◆ **Problem to work on**
From the records below, pull out every line that contains the string "Marcos", treating uppercase and lowercase as different.

════

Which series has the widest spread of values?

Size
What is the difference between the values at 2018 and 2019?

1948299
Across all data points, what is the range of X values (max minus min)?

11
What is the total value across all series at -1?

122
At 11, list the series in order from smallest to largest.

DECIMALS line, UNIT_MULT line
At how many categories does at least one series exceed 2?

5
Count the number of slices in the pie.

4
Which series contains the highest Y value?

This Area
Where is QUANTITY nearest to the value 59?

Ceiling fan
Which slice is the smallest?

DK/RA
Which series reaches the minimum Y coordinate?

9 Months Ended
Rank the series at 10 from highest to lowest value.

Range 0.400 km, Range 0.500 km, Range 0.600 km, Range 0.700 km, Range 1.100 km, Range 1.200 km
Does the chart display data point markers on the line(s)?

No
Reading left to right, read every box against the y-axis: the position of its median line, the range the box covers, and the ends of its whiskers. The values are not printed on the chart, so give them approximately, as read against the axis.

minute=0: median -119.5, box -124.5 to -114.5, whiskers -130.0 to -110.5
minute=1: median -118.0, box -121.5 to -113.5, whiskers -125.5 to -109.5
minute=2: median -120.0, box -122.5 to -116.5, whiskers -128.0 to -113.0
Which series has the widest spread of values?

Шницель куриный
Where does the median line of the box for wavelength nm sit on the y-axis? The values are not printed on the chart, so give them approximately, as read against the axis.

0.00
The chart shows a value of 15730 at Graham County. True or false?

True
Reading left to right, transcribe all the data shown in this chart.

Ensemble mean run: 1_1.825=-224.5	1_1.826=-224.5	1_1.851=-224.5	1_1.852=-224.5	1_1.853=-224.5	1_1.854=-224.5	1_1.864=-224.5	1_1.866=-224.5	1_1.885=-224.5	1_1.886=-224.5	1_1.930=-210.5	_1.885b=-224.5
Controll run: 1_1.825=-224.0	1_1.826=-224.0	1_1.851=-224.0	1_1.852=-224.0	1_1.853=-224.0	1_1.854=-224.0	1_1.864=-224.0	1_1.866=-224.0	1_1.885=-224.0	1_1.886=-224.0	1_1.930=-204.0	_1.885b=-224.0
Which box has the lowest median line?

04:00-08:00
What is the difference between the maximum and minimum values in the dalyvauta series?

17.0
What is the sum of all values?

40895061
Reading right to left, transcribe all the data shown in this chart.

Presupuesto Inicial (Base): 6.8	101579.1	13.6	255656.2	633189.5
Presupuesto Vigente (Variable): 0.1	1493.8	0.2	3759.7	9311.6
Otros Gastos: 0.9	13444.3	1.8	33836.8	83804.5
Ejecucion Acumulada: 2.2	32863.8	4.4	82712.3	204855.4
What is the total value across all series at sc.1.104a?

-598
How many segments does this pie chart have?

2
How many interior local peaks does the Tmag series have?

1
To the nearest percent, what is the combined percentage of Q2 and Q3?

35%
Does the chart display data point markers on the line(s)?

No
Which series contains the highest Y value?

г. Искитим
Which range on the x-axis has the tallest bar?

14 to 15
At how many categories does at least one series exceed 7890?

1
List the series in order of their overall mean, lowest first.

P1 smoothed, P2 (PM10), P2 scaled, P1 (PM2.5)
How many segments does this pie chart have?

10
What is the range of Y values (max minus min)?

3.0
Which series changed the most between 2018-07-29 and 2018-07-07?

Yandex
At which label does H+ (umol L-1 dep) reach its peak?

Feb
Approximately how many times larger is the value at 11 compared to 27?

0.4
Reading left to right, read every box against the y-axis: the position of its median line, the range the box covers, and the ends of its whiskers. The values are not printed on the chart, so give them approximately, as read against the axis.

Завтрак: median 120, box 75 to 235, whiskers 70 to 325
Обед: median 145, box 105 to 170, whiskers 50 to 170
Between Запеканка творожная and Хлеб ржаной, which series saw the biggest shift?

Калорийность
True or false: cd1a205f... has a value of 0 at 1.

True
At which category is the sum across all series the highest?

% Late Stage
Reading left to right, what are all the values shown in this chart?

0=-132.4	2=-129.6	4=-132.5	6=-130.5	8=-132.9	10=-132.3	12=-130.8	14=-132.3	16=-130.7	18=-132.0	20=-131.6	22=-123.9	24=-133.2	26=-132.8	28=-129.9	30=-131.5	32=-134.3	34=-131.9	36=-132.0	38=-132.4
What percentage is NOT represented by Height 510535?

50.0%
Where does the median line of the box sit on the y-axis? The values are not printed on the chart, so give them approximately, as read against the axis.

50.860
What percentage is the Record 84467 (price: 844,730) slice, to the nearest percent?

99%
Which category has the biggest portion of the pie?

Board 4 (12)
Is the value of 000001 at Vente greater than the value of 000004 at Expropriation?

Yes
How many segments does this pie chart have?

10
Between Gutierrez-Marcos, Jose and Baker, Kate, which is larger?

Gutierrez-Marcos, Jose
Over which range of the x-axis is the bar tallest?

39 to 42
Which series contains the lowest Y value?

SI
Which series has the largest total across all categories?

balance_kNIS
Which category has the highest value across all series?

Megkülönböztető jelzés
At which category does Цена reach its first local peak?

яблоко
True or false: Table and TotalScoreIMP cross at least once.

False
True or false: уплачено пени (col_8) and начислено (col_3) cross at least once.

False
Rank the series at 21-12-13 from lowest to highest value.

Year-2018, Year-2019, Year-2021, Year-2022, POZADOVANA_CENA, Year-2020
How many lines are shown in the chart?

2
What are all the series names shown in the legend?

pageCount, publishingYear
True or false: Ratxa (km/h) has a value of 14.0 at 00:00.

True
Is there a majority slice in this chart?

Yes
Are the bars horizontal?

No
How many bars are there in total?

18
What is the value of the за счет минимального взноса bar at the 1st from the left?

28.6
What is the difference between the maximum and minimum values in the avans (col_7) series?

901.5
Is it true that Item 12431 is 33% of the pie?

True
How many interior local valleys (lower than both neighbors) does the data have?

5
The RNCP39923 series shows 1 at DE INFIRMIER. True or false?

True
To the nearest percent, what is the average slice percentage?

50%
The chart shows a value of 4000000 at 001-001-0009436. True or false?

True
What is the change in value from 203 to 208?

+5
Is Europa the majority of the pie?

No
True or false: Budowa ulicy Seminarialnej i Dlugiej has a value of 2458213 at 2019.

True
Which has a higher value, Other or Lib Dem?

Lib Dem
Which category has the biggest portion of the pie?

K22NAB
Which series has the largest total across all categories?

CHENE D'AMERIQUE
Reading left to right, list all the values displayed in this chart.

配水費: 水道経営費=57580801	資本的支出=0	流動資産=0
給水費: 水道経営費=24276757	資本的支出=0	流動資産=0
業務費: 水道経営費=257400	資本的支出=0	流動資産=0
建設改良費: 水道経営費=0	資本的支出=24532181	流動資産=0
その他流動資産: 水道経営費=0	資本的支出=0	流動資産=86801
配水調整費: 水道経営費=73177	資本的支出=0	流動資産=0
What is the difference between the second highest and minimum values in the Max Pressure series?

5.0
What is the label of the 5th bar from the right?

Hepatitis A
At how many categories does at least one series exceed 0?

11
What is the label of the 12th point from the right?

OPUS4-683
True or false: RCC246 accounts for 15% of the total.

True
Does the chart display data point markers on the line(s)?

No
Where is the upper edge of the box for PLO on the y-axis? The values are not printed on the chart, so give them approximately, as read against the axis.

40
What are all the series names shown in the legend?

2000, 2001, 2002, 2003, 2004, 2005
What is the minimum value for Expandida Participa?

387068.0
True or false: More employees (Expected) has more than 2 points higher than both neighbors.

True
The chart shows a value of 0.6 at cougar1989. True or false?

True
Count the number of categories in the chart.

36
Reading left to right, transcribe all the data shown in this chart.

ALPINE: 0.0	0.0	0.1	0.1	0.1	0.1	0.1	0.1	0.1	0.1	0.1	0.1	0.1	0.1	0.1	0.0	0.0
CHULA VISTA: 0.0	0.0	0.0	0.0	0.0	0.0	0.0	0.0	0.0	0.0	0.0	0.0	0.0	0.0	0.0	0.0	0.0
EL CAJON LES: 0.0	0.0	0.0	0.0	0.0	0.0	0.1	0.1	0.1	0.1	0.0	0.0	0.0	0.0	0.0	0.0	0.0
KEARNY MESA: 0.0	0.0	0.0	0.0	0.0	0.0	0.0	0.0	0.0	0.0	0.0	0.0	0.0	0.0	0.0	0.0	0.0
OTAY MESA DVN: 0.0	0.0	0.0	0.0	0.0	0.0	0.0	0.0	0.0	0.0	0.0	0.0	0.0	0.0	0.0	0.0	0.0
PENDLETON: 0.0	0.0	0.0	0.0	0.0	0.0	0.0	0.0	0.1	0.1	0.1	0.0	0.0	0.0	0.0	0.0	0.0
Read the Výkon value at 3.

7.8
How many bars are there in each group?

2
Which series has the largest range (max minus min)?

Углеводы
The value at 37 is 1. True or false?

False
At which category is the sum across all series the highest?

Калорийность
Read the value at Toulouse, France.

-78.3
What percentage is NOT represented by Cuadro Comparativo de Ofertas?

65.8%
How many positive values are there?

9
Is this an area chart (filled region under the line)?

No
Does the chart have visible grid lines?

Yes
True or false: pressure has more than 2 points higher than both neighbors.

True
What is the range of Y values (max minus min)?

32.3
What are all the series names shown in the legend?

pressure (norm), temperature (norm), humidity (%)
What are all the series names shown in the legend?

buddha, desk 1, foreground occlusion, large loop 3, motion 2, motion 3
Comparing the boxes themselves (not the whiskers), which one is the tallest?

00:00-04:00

════

◆ **Response for this exercise**
Between Gutierrez-Marcos, Jose and Baker, Kate, which is larger?
Gutierrez-Marcos, Jose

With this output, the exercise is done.